▶ [What is needed]: In the records below, the lines from the one with "EMA22, 1882.HK: none -> 22.1" through the last are to be printed exactly, and nothing else.

===============

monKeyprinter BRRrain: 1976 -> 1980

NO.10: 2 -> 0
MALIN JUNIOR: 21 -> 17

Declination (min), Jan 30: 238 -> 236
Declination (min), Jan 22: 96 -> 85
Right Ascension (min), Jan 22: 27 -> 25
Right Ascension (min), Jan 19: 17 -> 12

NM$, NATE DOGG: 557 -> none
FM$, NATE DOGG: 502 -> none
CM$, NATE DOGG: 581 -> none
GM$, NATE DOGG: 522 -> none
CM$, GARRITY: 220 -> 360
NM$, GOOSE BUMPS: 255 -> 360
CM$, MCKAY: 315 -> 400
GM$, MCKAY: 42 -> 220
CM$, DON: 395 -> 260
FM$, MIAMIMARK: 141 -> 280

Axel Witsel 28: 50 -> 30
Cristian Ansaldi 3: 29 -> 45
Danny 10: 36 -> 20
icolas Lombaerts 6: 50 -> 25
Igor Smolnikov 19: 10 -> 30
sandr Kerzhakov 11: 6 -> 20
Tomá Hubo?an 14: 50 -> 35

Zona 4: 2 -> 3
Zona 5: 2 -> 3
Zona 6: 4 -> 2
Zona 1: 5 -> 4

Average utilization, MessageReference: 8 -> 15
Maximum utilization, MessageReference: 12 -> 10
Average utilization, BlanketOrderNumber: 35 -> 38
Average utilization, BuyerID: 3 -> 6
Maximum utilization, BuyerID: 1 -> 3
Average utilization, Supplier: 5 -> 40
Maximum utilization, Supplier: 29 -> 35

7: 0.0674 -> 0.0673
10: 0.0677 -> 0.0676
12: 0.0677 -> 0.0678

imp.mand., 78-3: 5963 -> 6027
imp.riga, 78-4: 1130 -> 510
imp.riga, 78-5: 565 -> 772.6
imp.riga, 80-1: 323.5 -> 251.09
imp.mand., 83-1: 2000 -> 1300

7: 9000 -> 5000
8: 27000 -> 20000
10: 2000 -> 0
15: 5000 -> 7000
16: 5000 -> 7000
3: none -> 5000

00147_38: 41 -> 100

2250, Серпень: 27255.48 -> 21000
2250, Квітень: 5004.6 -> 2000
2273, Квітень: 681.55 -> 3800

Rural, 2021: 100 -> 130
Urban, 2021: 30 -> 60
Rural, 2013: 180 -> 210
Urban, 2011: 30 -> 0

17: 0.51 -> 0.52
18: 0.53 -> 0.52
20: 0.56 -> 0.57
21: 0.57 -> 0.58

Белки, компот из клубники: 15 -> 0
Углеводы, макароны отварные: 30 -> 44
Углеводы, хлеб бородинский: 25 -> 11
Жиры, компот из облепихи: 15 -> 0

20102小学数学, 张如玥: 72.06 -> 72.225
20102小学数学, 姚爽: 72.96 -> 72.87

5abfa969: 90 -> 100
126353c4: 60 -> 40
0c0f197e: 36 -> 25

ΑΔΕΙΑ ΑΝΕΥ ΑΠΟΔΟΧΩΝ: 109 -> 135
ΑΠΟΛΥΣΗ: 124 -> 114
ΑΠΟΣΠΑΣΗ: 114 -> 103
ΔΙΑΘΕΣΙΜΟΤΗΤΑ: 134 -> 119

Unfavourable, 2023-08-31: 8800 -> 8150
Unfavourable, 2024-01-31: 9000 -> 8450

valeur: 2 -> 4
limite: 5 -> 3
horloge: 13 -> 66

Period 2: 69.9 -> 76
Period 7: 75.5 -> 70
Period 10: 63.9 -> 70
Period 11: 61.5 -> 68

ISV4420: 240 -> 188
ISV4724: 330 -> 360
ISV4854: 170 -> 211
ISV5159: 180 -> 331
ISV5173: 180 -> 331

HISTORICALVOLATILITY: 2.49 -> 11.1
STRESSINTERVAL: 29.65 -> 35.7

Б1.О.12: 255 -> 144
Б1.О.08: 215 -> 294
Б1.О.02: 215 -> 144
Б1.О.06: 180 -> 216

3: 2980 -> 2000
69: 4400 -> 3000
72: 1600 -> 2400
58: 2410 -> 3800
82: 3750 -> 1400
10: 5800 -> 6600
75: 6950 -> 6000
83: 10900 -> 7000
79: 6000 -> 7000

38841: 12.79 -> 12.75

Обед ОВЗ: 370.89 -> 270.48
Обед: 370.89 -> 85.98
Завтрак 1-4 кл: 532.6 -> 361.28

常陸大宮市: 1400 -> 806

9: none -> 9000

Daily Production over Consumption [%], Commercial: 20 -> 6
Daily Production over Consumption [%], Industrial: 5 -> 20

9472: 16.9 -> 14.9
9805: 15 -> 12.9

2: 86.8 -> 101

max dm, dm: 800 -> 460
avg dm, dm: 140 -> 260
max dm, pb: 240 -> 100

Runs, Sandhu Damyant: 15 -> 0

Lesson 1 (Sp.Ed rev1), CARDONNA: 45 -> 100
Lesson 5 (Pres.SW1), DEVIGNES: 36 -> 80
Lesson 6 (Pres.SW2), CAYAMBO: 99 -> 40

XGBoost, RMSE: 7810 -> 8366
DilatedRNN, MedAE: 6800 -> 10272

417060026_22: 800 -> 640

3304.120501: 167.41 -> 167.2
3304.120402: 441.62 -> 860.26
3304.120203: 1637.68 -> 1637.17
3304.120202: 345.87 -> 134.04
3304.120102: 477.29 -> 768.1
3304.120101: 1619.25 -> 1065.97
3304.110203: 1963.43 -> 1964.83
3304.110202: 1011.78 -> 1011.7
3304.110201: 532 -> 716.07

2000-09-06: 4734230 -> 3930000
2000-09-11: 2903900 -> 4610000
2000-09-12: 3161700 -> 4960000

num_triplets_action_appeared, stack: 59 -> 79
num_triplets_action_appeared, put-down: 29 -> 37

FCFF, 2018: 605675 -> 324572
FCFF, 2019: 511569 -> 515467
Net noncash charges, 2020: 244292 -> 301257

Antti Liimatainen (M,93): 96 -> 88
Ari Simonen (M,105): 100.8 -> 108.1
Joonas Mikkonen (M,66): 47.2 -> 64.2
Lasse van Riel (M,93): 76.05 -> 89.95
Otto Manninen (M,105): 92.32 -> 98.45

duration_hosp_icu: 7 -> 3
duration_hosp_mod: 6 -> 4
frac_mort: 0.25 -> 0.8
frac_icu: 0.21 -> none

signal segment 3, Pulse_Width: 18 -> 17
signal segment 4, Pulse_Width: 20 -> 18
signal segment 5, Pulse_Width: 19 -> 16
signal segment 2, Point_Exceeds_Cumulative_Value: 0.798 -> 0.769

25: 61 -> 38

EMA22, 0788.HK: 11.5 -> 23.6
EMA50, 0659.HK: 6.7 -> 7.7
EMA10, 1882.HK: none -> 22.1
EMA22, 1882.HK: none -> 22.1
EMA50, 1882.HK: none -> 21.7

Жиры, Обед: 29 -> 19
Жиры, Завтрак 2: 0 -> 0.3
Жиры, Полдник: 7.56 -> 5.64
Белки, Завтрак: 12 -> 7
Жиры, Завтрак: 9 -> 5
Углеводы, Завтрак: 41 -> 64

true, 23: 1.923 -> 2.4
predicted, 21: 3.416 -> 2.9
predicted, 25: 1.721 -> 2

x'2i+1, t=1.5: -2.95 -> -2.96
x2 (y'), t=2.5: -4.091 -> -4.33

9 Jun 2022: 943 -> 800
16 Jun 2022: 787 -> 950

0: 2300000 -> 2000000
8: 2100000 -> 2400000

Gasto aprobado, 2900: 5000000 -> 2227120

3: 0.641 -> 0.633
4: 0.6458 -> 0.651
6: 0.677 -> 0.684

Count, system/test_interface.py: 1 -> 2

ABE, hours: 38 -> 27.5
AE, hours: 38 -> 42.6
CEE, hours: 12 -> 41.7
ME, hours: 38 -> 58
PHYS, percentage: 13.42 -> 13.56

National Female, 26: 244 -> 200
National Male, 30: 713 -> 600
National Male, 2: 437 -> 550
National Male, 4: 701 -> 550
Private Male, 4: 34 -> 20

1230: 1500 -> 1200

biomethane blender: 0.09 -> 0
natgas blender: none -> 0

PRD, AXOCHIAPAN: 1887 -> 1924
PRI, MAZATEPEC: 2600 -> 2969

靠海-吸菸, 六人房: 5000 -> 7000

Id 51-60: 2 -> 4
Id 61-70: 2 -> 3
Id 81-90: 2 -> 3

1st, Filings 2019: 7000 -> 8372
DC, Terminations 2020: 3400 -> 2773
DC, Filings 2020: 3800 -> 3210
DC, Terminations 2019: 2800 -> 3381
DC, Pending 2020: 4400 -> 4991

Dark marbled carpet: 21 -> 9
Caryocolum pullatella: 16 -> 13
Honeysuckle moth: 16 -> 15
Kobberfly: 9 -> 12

===============

▶ [Written answer]:
EMA22, 1882.HK: none -> 22.1
EMA50, 1882.HK: none -> 21.7

Жиры, Обед: 29 -> 19
Жиры, Завтрак 2: 0 -> 0.3
Жиры, Полдник: 7.56 -> 5.64
Белки, Завтрак: 12 -> 7
Жиры, Завтрак: 9 -> 5
Углеводы, Завтрак: 41 -> 64

true, 23: 1.923 -> 2.4
predicted, 21: 3.416 -> 2.9
predicted, 25: 1.721 -> 2

x'2i+1, t=1.5: -2.95 -> -2.96
x2 (y'), t=2.5: -4.091 -> -4.33

9 Jun 2022: 943 -> 800
16 Jun 2022: 787 -> 950

0: 2300000 -> 2000000
8: 2100000 -> 2400000

Gasto aprobado, 2900: 5000000 -> 2227120

3: 0.641 -> 0.633
4: 0.6458 -> 0.651
6: 0.677 -> 0.684

Count, system/test_interface.py: 1 -> 2

ABE, hours: 38 -> 27.5
AE, hours: 38 -> 42.6
CEE, hours: 12 -> 41.7
ME, hours: 38 -> 58
PHYS, percentage: 13.42 -> 13.56

National Female, 26: 244 -> 200
National Male, 30: 713 -> 600
National Male, 2: 437 -> 550
National Male, 4: 701 -> 550
Private Male, 4: 34 -> 20

1230: 1500 -> 1200

biomethane blender: 0.09 -> 0
natgas blender: none -> 0

PRD, AXOCHIAPAN: 1887 -> 1924
PRI, MAZATEPEC: 2600 -> 2969

靠海-吸菸, 六人房: 5000 -> 7000

Id 51-60: 2 -> 4
Id 61-70: 2 -> 3
Id 81-90: 2 -> 3

1st, Filings 2019: 7000 -> 8372
DC, Terminations 2020: 3400 -> 2773
DC, Filings 2020: 3800 -> 3210
DC, Terminations 2019: 2800 -> 3381
DC, Pending 2020: 4400 -> 4991

Dark marbled carpet: 21 -> 9
Caryocolum pullatella: 16 -> 13
Honeysuckle moth: 16 -> 15
Kobberfly: 9 -> 12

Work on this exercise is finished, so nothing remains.